Start of Block
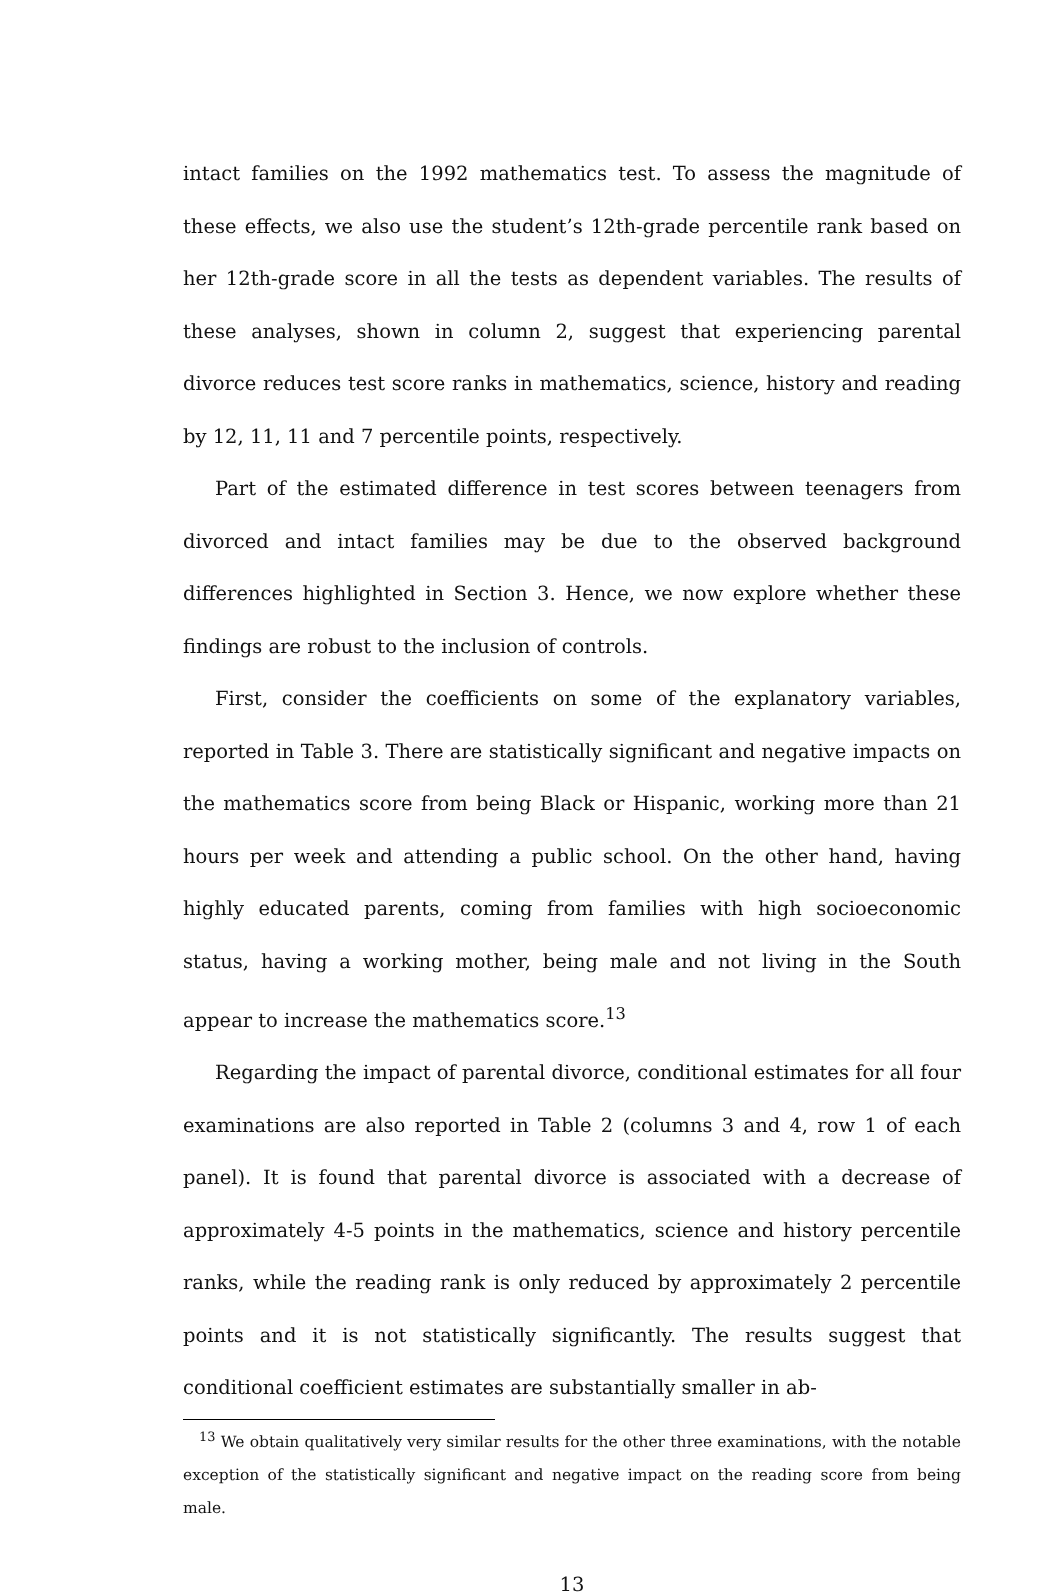intact families on the 1992 mathematics test. To assess the magnitude of these effects, we also use the student’s 12th-grade percentile rank based on her 12th-grade score in all the tests as dependent variables. The results of these analyses, shown in column 2, suggest that experiencing parental divorce reduces test score ranks in mathematics, science, history and reading by 12, 11, 11 and 7 percentile points, respectively.
Part of the estimated difference in test scores between teenagers from divorced and intact families may be due to the observed background differences highlighted in Section 3. Hence, we now explore whether these findings are robust to the inclusion of controls.
First, consider the coefficients on some of the explanatory variables, reported in Table 3. There are statistically significant and negative impacts on the mathematics score from being Black or Hispanic, working more than 21 hours per week and attending a public school. On the other hand, having highly educated parents, coming from families with high socioeconomic status, having a working mother, being male and not living in the South appear to increase the mathematics score.<sup>13</sup>
Regarding the impact of parental divorce, conditional estimates for all four examinations are also reported in Table 2 (columns 3 and 4, row 1 of each panel). It is found that parental divorce is associated with a decrease of approximately 4-5 points in the mathematics, science and history percentile ranks, while the reading rank is only reduced by approximately 2 percentile points and it is not statistically significantly. The results suggest that conditional coefficient estimates are substantially smaller in ab-
<sup>13</sup> We obtain qualitatively very similar results for the other three examinations, with the notable exception of the statistically significant and negative impact on the reading score from being male.
13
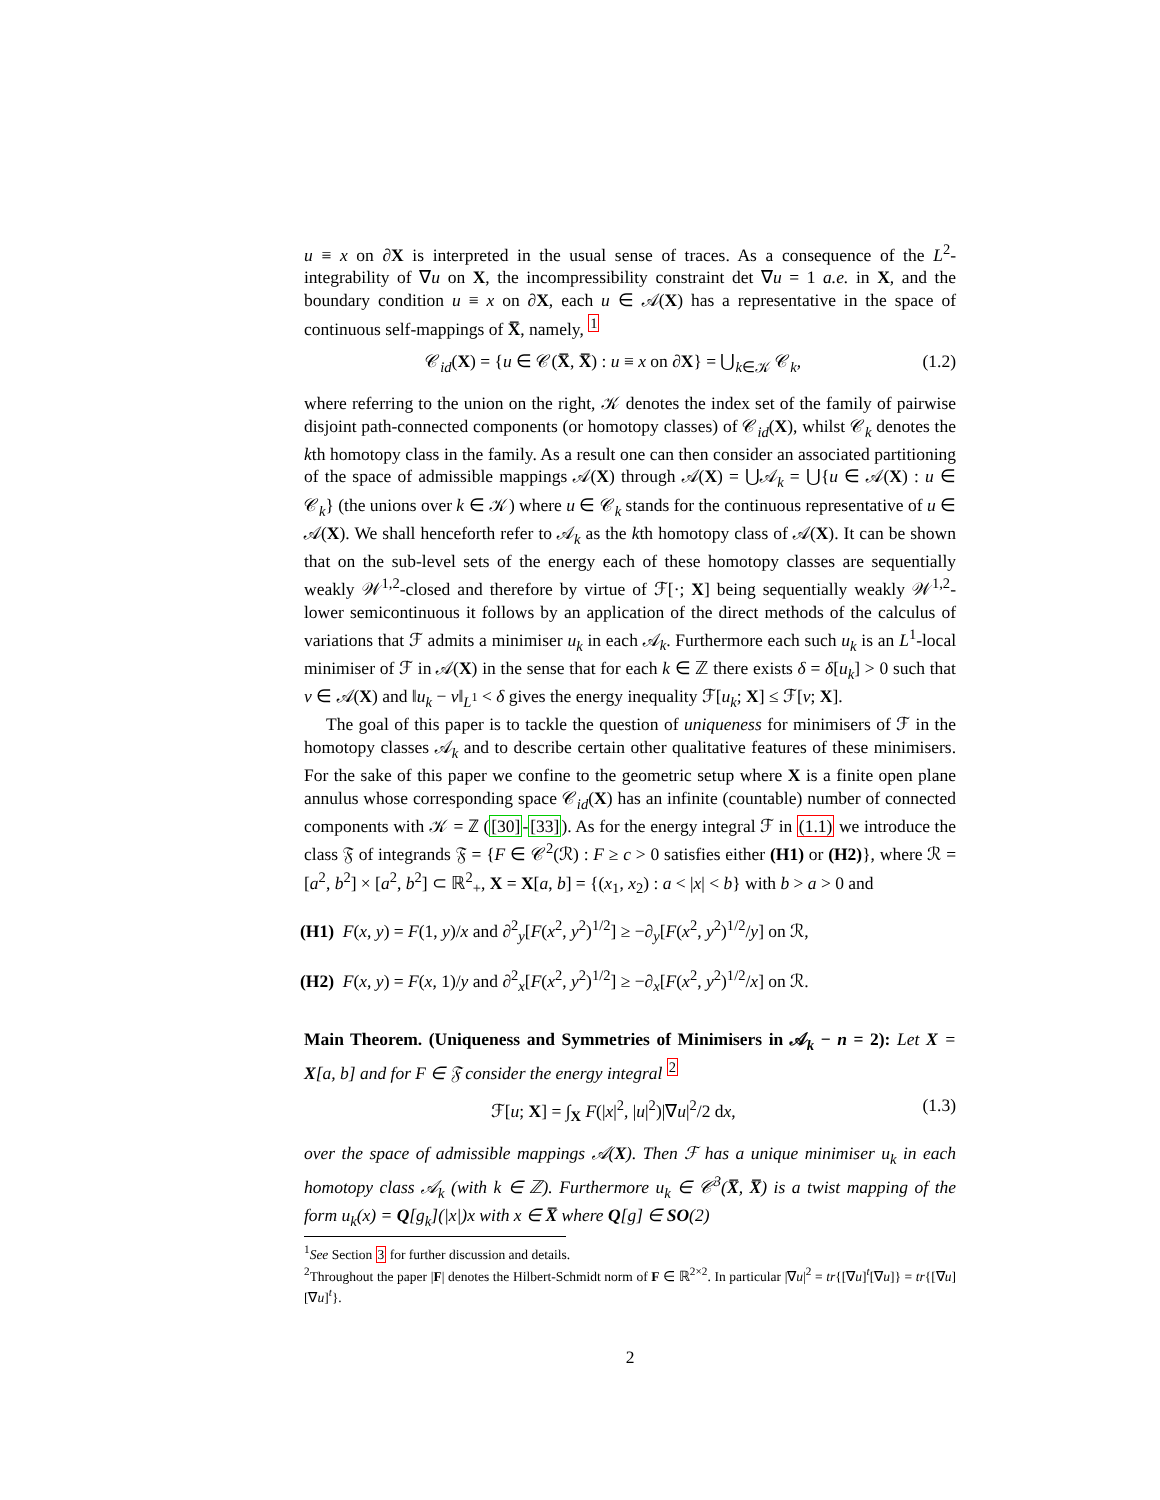u ≡ x on ∂X is interpreted in the usual sense of traces. As a consequence of the L<sup>2</sup>-integrability of ∇u on X, the incompressibility constraint det ∇u = 1 a.e. in X, and the boundary condition u ≡ x on ∂X, each u ∈ 𝒜(X) has a representative in the space of continuous self-mappings of X̅, namely, <sup>1</sup>
𝒞<sub>id</sub>(X) = {u ∈ 𝒞(X̅, X̅) : u ≡ x on ∂X} = ⋃<sub>k∈𝒦</sub> 𝒞<sub>k</sub>, (1.2)
where referring to the union on the right, 𝒦 denotes the index set of the family of pairwise disjoint path-connected components (or homotopy classes) of 𝒞<sub>id</sub>(X), whilst 𝒞<sub>k</sub> denotes the kth homotopy class in the family. As a result one can then consider an associated partitioning of the space of admissible mappings 𝒜(X) through 𝒜(X) = ⋃𝒜<sub>k</sub> = ⋃{u ∈ 𝒜(X) : u ∈ 𝒞<sub>k</sub>} (the unions over k ∈ 𝒦) where u ∈ 𝒞<sub>k</sub> stands for the continuous representative of u ∈ 𝒜(X). We shall henceforth refer to 𝒜<sub>k</sub> as the kth homotopy class of 𝒜(X). It can be shown that on the sub-level sets of the energy each of these homotopy classes are sequentially weakly 𝒲<sup>1,2</sup>-closed and therefore by virtue of ℱ[·; X] being sequentially weakly 𝒲<sup>1,2</sup>-lower semicontinuous it follows by an application of the direct methods of the calculus of variations that ℱ admits a minimiser u<sub>k</sub> in each 𝒜<sub>k</sub>. Furthermore each such u<sub>k</sub> is an L<sup>1</sup>-local minimiser of ℱ in 𝒜(X) in the sense that for each k ∈ ℤ there exists δ = δ[u<sub>k</sub>] > 0 such that v ∈ 𝒜(X) and ‖u<sub>k</sub> − v‖<sub>L<sup>1</sup></sub> < δ gives the energy inequality ℱ[u<sub>k</sub>; X] ≤ ℱ[v; X].
The goal of this paper is to tackle the question of uniqueness for minimisers of ℱ in the homotopy classes 𝒜<sub>k</sub> and to describe certain other qualitative features of these minimisers. For the sake of this paper we confine to the geometric setup where X is a finite open plane annulus whose corresponding space 𝒞<sub>id</sub>(X) has an infinite (countable) number of connected components with 𝒦 = ℤ ([30]-[33]). As for the energy integral ℱ in (1.1) we introduce the class 𝔉 of integrands 𝔉 = {F ∈ 𝒞<sup>2</sup>(ℛ) : F ≥ c > 0 satisfies either (H1) or (H2)}, where ℛ = [a<sup>2</sup>, b<sup>2</sup>] × [a<sup>2</sup>, b<sup>2</sup>] ⊂ ℝ<sup>2</sup><sub>+</sub>, X = X[a, b] = {(x<sub>1</sub>, x<sub>2</sub>) : a < |x| < b} with b > a > 0 and
(H1) F(x, y) = F(1, y)/x and ∂<sup>2</sup><sub>y</sub>[F(x<sup>2</sup>, y<sup>2</sup>)<sup>1/2</sup>] ≥ −∂<sub>y</sub>[F(x<sup>2</sup>, y<sup>2</sup>)<sup>1/2</sup>/y] on ℛ,
(H2) F(x, y) = F(x, 1)/y and ∂<sup>2</sup><sub>x</sub>[F(x<sup>2</sup>, y<sup>2</sup>)<sup>1/2</sup>] ≥ −∂<sub>x</sub>[F(x<sup>2</sup>, y<sup>2</sup>)<sup>1/2</sup>/x] on ℛ.
Main Theorem. (Uniqueness and Symmetries of Minimisers in 𝒜<sub>k</sub> − n = 2): Let X = X[a, b] and for F ∈ 𝔉 consider the energy integral <sup>2</sup>
ℱ[u; X] = ∫<sub>X</sub> F(|x|<sup>2</sup>, |u|<sup>2</sup>)|∇u|<sup>2</sup>/2 dx, (1.3)
over the space of admissible mappings 𝒜(X). Then ℱ has a unique minimiser u<sub>k</sub> in each homotopy class 𝒜<sub>k</sub> (with k ∈ ℤ). Furthermore u<sub>k</sub> ∈ 𝒞<sup>3</sup>(X̅, X̅) is a twist mapping of the form u<sub>k</sub>(x) = Q[g<sub>k</sub>](|x|)x with x ∈ X̅ where Q[g] ∈ SO(2)
<sup>1</sup> See Section 3 for further discussion and details.
<sup>2</sup> Throughout the paper |F| denotes the Hilbert-Schmidt norm of F ∈ ℝ<sup>2×2</sup>. In particular |∇u|<sup>2</sup> = tr{[∇u]<sup>t</sup>[∇u]} = tr{[∇u][∇u]<sup>t</sup>}.
2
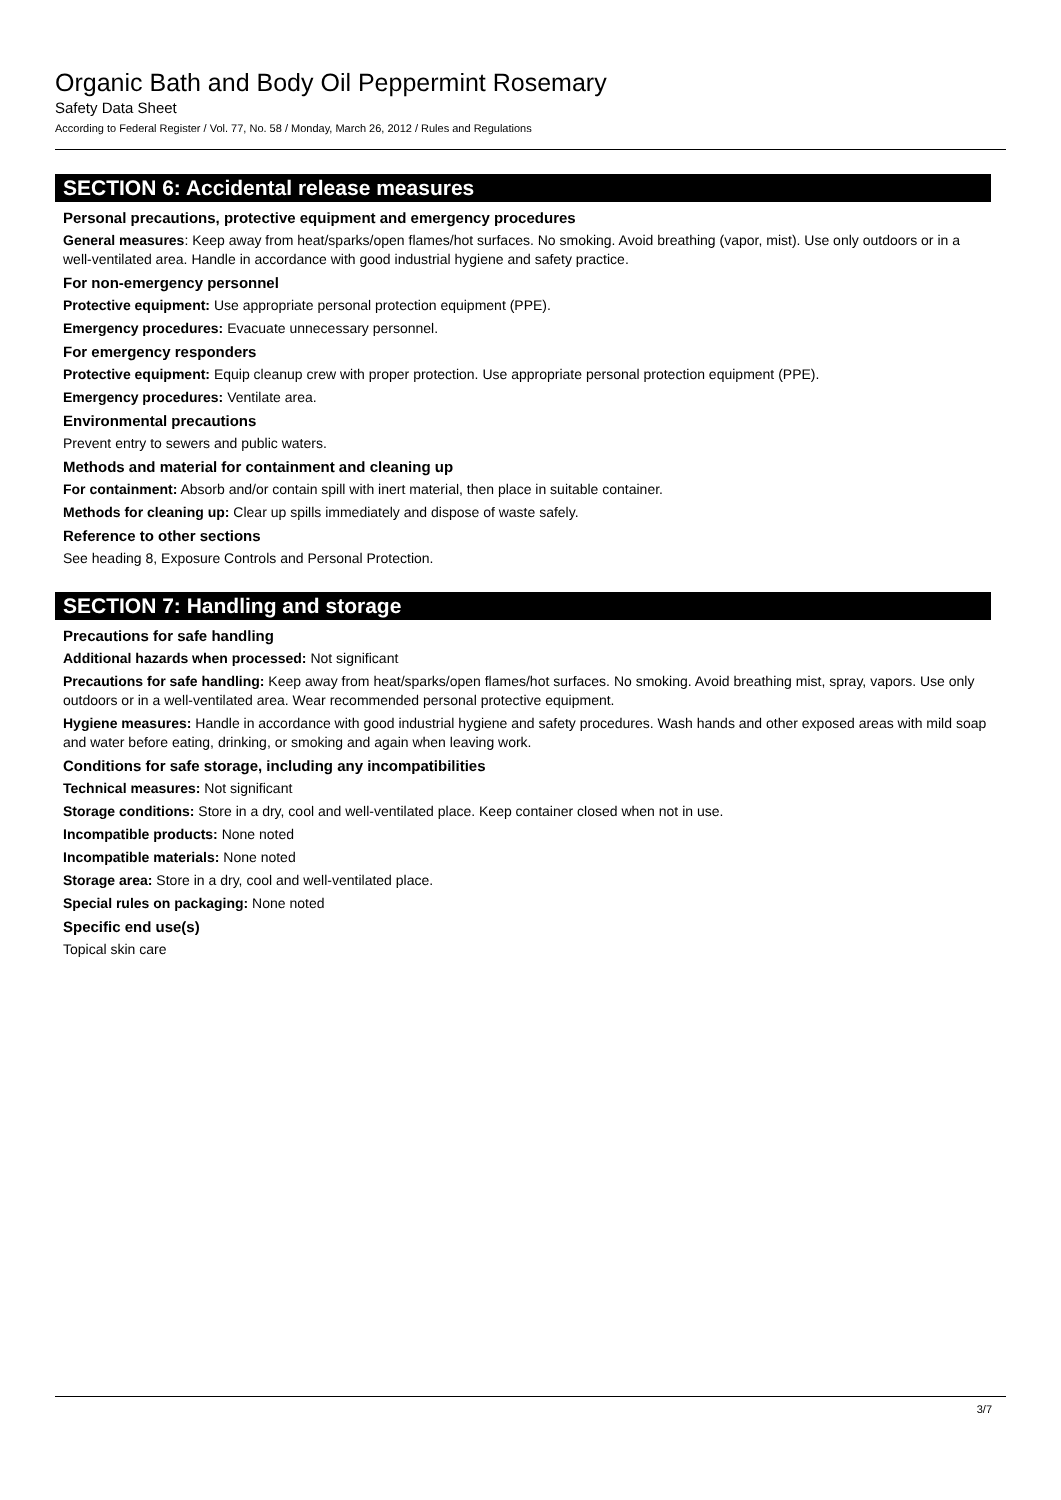Organic Bath and Body Oil Peppermint Rosemary
Safety Data Sheet
According to Federal Register / Vol. 77, No. 58 / Monday, March 26, 2012 / Rules and Regulations
SECTION 6: Accidental release measures
Personal precautions, protective equipment and emergency procedures
General measures: Keep away from heat/sparks/open flames/hot surfaces. No smoking. Avoid breathing (vapor, mist). Use only outdoors or in a well-ventilated area. Handle in accordance with good industrial hygiene and safety practice.
For non-emergency personnel
Protective equipment: Use appropriate personal protection equipment (PPE).
Emergency procedures: Evacuate unnecessary personnel.
For emergency responders
Protective equipment: Equip cleanup crew with proper protection. Use appropriate personal protection equipment (PPE).
Emergency procedures: Ventilate area.
Environmental precautions
Prevent entry to sewers and public waters.
Methods and material for containment and cleaning up
For containment: Absorb and/or contain spill with inert material, then place in suitable container.
Methods for cleaning up: Clear up spills immediately and dispose of waste safely.
Reference to other sections
See heading 8, Exposure Controls and Personal Protection.
SECTION 7: Handling and storage
Precautions for safe handling
Additional hazards when processed: Not significant
Precautions for safe handling: Keep away from heat/sparks/open flames/hot surfaces. No smoking. Avoid breathing mist, spray, vapors. Use only outdoors or in a well-ventilated area. Wear recommended personal protective equipment.
Hygiene measures: Handle in accordance with good industrial hygiene and safety procedures. Wash hands and other exposed areas with mild soap and water before eating, drinking, or smoking and again when leaving work.
Conditions for safe storage, including any incompatibilities
Technical measures: Not significant
Storage conditions: Store in a dry, cool and well-ventilated place. Keep container closed when not in use.
Incompatible products: None noted
Incompatible materials: None noted
Storage area: Store in a dry, cool and well-ventilated place.
Special rules on packaging: None noted
Specific end use(s)
Topical skin care
3/7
End of Block
> **TASK TO CARRY OUT**
The job is to return the listing above exactly, minus its pictures.

> **SOLUTION TO THIS TASK**
intact families on the 1992 mathematics test. To assess the magnitude of these effects, we also use the student’s 12th-grade percentile rank based on her 12th-grade score in all the tests as dependent variables. The results of these analyses, shown in column 2, suggest that experiencing parental divorce reduces test score ranks in mathematics, science, history and reading by 12, 11, 11 and 7 percentile points, respectively.
Part of the estimated difference in test scores between teenagers from divorced and intact families may be due to the observed background differences highlighted in Section 3. Hence, we now explore whether these findings are robust to the inclusion of controls.
First, consider the coefficients on some of the explanatory variables, reported in Table 3. There are statistically significant and negative impacts on the mathematics score from being Black or Hispanic, working more than 21 hours per week and attending a public school. On the other hand, having highly educated parents, coming from families with high socioeconomic status, having a working mother, being male and not living in the South appear to increase the mathematics score.<sup>13</sup>
Regarding the impact of parental divorce, conditional estimates for all four examinations are also reported in Table 2 (columns 3 and 4, row 1 of each panel). It is found that parental divorce is associated with a decrease of approximately 4-5 points in the mathematics, science and history percentile ranks, while the reading rank is only reduced by approximately 2 percentile points and it is not statistically significantly. The results suggest that conditional coefficient estimates are substantially smaller in ab-
<sup>13</sup> We obtain qualitatively very similar results for the other three examinations, with the notable exception of the statistically significant and negative impact on the reading score from being male.
13
u ≡ x on ∂X is interpreted in the usual sense of traces. As a consequence of the L<sup>2</sup>-integrability of ∇u on X, the incompressibility constraint det ∇u = 1 a.e. in X, and the boundary condition u ≡ x on ∂X, each u ∈ 𝒜(X) has a representative in the space of continuous self-mappings of X̅, namely, <sup>1</sup>
𝒞<sub>id</sub>(X) = {u ∈ 𝒞(X̅, X̅) : u ≡ x on ∂X} = ⋃<sub>k∈𝒦</sub> 𝒞<sub>k</sub>, (1.2)
where referring to the union on the right, 𝒦 denotes the index set of the family of pairwise disjoint path-connected components (or homotopy classes) of 𝒞<sub>id</sub>(X), whilst 𝒞<sub>k</sub> denotes the kth homotopy class in the family. As a result one can then consider an associated partitioning of the space of admissible mappings 𝒜(X) through 𝒜(X) = ⋃𝒜<sub>k</sub> = ⋃{u ∈ 𝒜(X) : u ∈ 𝒞<sub>k</sub>} (the unions over k ∈ 𝒦) where u ∈ 𝒞<sub>k</sub> stands for the continuous representative of u ∈ 𝒜(X). We shall henceforth refer to 𝒜<sub>k</sub> as the kth homotopy class of 𝒜(X). It can be shown that on the sub-level sets of the energy each of these homotopy classes are sequentially weakly 𝒲<sup>1,2</sup>-closed and therefore by virtue of ℱ[·; X] being sequentially weakly 𝒲<sup>1,2</sup>-lower semicontinuous it follows by an application of the direct methods of the calculus of variations that ℱ admits a minimiser u<sub>k</sub> in each 𝒜<sub>k</sub>. Furthermore each such u<sub>k</sub> is an L<sup>1</sup>-local minimiser of ℱ in 𝒜(X) in the sense that for each k ∈ ℤ there exists δ = δ[u<sub>k</sub>] > 0 such that v ∈ 𝒜(X) and ‖u<sub>k</sub> − v‖<sub>L<sup>1</sup></sub> < δ gives the energy inequality ℱ[u<sub>k</sub>; X] ≤ ℱ[v; X].
The goal of this paper is to tackle the question of uniqueness for minimisers of ℱ in the homotopy classes 𝒜<sub>k</sub> and to describe certain other qualitative features of these minimisers. For the sake of this paper we confine to the geometric setup where X is a finite open plane annulus whose corresponding space 𝒞<sub>id</sub>(X) has an infinite (countable) number of connected components with 𝒦 = ℤ ([30]-[33]). As for the energy integral ℱ in (1.1) we introduce the class 𝔉 of integrands 𝔉 = {F ∈ 𝒞<sup>2</sup>(ℛ) : F ≥ c > 0 satisfies either (H1) or (H2)}, where ℛ = [a<sup>2</sup>, b<sup>2</sup>] × [a<sup>2</sup>, b<sup>2</sup>] ⊂ ℝ<sup>2</sup><sub>+</sub>, X = X[a, b] = {(x<sub>1</sub>, x<sub>2</sub>) : a < |x| < b} with b > a > 0 and
(H1) F(x, y) = F(1, y)/x and ∂<sup>2</sup><sub>y</sub>[F(x<sup>2</sup>, y<sup>2</sup>)<sup>1/2</sup>] ≥ −∂<sub>y</sub>[F(x<sup>2</sup>, y<sup>2</sup>)<sup>1/2</sup>/y] on ℛ,
(H2) F(x, y) = F(x, 1)/y and ∂<sup>2</sup><sub>x</sub>[F(x<sup>2</sup>, y<sup>2</sup>)<sup>1/2</sup>] ≥ −∂<sub>x</sub>[F(x<sup>2</sup>, y<sup>2</sup>)<sup>1/2</sup>/x] on ℛ.
Main Theorem. (Uniqueness and Symmetries of Minimisers in 𝒜<sub>k</sub> − n = 2): Let X = X[a, b] and for F ∈ 𝔉 consider the energy integral <sup>2</sup>
ℱ[u; X] = ∫<sub>X</sub> F(|x|<sup>2</sup>, |u|<sup>2</sup>)|∇u|<sup>2</sup>/2 dx, (1.3)
over the space of admissible mappings 𝒜(X). Then ℱ has a unique minimiser u<sub>k</sub> in each homotopy class 𝒜<sub>k</sub> (with k ∈ ℤ). Furthermore u<sub>k</sub> ∈ 𝒞<sup>3</sup>(X̅, X̅) is a twist mapping of the form u<sub>k</sub>(x) = Q[g<sub>k</sub>](|x|)x with x ∈ X̅ where Q[g] ∈ SO(2)
<sup>1</sup> See Section 3 for further discussion and details.
<sup>2</sup> Throughout the paper |F| denotes the Hilbert-Schmidt norm of F ∈ ℝ<sup>2×2</sup>. In particular |∇u|<sup>2</sup> = tr{[∇u]<sup>t</sup>[∇u]} = tr{[∇u][∇u]<sup>t</sup>}.
2
Organic Bath and Body Oil Peppermint Rosemary
Safety Data Sheet
According to Federal Register / Vol. 77, No. 58 / Monday, March 26, 2012 / Rules and Regulations
SECTION 6: Accidental release measures
Personal precautions, protective equipment and emergency procedures
General measures: Keep away from heat/sparks/open flames/hot surfaces. No smoking. Avoid breathing (vapor, mist). Use only outdoors or in a well-ventilated area. Handle in accordance with good industrial hygiene and safety practice.
For non-emergency personnel
Protective equipment: Use appropriate personal protection equipment (PPE).
Emergency procedures: Evacuate unnecessary personnel.
For emergency responders
Protective equipment: Equip cleanup crew with proper protection. Use appropriate personal protection equipment (PPE).
Emergency procedures: Ventilate area.
Environmental precautions
Prevent entry to sewers and public waters.
Methods and material for containment and cleaning up
For containment: Absorb and/or contain spill with inert material, then place in suitable container.
Methods for cleaning up: Clear up spills immediately and dispose of waste safely.
Reference to other sections
See heading 8, Exposure Controls and Personal Protection.
SECTION 7: Handling and storage
Precautions for safe handling
Additional hazards when processed: Not significant
Precautions for safe handling: Keep away from heat/sparks/open flames/hot surfaces. No smoking. Avoid breathing mist, spray, vapors. Use only outdoors or in a well-ventilated area. Wear recommended personal protective equipment.
Hygiene measures: Handle in accordance with good industrial hygiene and safety procedures. Wash hands and other exposed areas with mild soap and water before eating, drinking, or smoking and again when leaving work.
Conditions for safe storage, including any incompatibilities
Technical measures: Not significant
Storage conditions: Store in a dry, cool and well-ventilated place. Keep container closed when not in use.
Incompatible products: None noted
Incompatible materials: None noted
Storage area: Store in a dry, cool and well-ventilated place.
Special rules on packaging: None noted
Specific end use(s)
Topical skin care
3/7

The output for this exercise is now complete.